Le lycope européen, avec ses tiges dressées et ses feuilles dentelées, paraît bien inoffensif à première vue. Chaque été, il se pare de petites fleurs blanches et rouges, attirant abeilles et regards curieux. Cette espèce, qui s’étend grâce à des stolons rampants, a su s’adapter à des environnements aussi variés que les berges des rivières et les zones semi-ombragées. Ses surnoms, comme ortie d’eau ou marrube aquatique, témoignent de sa ressemblance avec d’autres végétaux plus communs, mais c’est sa proximité visuelle avec le chanvre qui lui vaut le qualificatif de « chanvre d’eau ».

Principes actifs et applications médicinales

Des effets notables sur la thyroïde

Le lycope est surtout célèbre pour ses propriétés antithyroïdiennes. Riches en acide lithospermique, ses parties aériennes jouent un rôle crucial dans la régulation de la thyroïde, notamment en cas d’hyperfonctionnement. Bien que bénéfique, son utilisation doit être encadrée médicalement, car elle influence directement les niveaux hormonaux, tels que la T4 et la TSH.

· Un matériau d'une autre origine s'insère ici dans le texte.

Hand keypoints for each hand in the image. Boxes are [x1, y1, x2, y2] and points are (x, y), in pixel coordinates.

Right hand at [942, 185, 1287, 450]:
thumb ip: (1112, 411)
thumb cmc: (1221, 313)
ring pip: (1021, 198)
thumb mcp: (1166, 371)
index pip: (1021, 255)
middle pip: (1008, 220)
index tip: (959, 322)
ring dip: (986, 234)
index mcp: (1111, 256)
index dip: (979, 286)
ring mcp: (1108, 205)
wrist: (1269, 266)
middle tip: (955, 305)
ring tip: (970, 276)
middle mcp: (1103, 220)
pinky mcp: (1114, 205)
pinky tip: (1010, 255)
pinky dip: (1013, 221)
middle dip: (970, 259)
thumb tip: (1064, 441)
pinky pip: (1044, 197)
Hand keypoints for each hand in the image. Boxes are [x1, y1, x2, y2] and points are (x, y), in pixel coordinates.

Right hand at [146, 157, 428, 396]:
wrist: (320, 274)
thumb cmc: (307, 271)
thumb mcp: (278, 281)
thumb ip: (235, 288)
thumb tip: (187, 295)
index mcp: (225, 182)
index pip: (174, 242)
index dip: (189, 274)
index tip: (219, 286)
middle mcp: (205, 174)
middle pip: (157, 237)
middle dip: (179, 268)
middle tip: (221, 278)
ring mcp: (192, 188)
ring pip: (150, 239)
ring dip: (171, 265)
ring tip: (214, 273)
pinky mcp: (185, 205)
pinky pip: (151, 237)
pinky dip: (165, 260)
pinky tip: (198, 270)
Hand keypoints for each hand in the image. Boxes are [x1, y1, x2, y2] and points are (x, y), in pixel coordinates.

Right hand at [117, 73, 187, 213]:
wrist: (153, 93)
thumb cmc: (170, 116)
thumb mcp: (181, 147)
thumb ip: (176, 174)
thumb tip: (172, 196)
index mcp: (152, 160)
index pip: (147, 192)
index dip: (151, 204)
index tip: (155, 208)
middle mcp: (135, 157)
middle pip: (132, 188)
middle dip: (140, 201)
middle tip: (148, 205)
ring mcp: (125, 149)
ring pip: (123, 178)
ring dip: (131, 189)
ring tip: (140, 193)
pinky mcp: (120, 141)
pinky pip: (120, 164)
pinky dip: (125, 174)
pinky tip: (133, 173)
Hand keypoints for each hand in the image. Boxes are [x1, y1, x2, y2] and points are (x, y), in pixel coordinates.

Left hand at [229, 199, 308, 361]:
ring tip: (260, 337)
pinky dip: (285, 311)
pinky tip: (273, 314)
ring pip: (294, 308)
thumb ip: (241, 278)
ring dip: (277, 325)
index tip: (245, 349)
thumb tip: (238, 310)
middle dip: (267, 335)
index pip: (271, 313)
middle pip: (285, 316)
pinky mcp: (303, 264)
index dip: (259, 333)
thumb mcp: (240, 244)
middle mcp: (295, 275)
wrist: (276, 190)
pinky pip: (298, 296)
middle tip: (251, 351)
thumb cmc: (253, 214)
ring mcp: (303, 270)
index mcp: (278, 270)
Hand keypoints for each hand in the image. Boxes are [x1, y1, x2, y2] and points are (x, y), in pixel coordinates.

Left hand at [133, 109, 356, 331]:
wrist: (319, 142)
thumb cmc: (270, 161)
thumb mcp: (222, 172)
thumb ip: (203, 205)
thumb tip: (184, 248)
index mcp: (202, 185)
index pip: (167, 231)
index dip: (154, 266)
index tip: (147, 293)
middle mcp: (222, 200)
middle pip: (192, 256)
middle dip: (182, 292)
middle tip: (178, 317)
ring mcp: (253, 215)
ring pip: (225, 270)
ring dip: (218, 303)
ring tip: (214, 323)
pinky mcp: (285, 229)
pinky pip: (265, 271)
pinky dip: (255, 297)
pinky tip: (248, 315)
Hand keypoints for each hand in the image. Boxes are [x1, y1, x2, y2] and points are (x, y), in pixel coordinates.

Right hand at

Une longue tradition en phytothérapie

Au-delà de ses impacts sur la thyroïde, le lycope a été employé depuis le Moyen Âge pour une variété de maux, incluant la fièvre, les infections respiratoires et même comme antihémorragique. Aujourd’hui encore, il trouve sa place dans les rayons des herboristeries et des pharmacies, sous diverses formes :

– Infusions : utilisant les feuilles et les fleurs séchées.
– Teintures-mères : quelques gouttes suffisent pour ressentir ses effets.
– Homéopathie : notamment pour les symptômes liés à l’hyperthyroïdie.

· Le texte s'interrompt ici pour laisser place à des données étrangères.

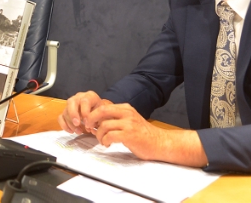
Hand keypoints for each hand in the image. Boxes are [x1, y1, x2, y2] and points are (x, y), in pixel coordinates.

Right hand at [57, 90, 108, 133]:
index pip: (85, 101)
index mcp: (89, 96)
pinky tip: (71, 131)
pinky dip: (64, 125)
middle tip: (77, 124)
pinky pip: (61, 117)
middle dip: (73, 114)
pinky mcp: (66, 111)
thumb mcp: (103, 114)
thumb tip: (89, 127)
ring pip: (65, 111)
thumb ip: (97, 119)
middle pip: (71, 102)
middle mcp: (78, 97)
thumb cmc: (101, 113)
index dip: (85, 112)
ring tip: (79, 132)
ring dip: (71, 123)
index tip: (88, 123)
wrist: (98, 112)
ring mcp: (71, 104)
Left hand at [87, 102, 207, 165]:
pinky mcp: (130, 135)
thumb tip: (97, 120)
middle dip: (91, 119)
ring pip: (104, 125)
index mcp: (126, 108)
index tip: (90, 122)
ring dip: (99, 134)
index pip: (104, 106)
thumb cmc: (144, 134)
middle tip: (89, 127)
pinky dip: (105, 140)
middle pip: (102, 111)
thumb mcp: (131, 120)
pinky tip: (108, 144)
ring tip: (102, 140)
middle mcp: (127, 113)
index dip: (93, 114)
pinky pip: (110, 136)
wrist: (161, 143)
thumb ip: (117, 118)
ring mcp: (129, 124)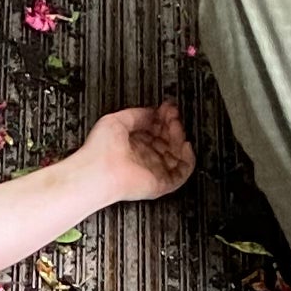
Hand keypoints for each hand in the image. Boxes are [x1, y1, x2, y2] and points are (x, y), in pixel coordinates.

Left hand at [79, 101, 193, 203]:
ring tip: (177, 126)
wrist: (101, 171)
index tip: (167, 108)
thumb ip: (137, 114)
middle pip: (167, 140)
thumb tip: (153, 111)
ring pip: (176, 154)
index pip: (155, 130)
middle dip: (173, 125)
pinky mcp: (160, 183)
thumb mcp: (117, 120)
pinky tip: (186, 145)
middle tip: (173, 115)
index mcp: (132, 144)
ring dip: (180, 138)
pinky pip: (182, 173)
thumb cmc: (101, 149)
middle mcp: (143, 158)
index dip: (163, 117)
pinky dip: (188, 160)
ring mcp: (152, 170)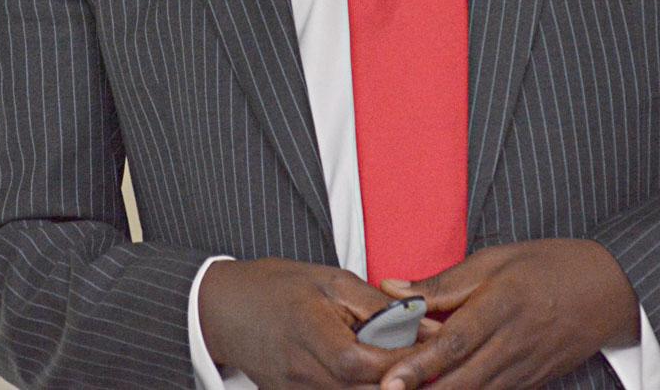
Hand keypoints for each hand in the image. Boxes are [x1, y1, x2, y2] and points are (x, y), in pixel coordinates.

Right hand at [197, 257, 430, 387]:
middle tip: (430, 366)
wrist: (226, 309)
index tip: (433, 350)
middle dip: (401, 383)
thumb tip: (425, 324)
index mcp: (310, 333)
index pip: (363, 363)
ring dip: (384, 388)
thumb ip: (377, 306)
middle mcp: (302, 374)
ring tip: (410, 372)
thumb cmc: (280, 286)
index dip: (401, 362)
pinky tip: (377, 379)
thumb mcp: (331, 280)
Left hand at [377, 238, 638, 388]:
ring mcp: (521, 370)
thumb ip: (444, 282)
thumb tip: (393, 290)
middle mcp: (510, 344)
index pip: (454, 342)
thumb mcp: (496, 259)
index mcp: (501, 305)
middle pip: (459, 381)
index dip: (419, 364)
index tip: (389, 379)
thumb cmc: (548, 266)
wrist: (606, 291)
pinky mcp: (528, 384)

Le lycope, un allié du jardinier

Même si sa culture n’est pas répandue, le lycope peut être ramassé à l’état sauvage pour préparer un purin enrichissant et protecteur, à l’instar du purin d’ortie. Ses vertus fertilisantes et son action contre certains parasites en font un excellent complément pour les jardins biologiques.

Mystique et utilitaire : le lycope dans l’histoire et l’artisanat

Un passé coloré

Historiquement, le lycope a servi à teindre les tissus et même la peau, une pratique qui remonte à l’époque où les gitans l’utilisaient pour foncer leur épiderme. Aujourd’hui, bien que moins courant, le suc des feuilles de lycope sert toujours dans la teinture artisanale, offrant des nuances allant du noir profond au gris anthracite, selon le textile traité.

Cette plante, à la croisée des chemins entre la botanique, la médecine et l’histoire, continue de susciter l’intérêt pour ses multiples facettes et applications. Que ce soit pour ses bienfaits sur la santé ou ses utilisations plus ésotériques, le lycope reste une énigme végétale pleine de surprises.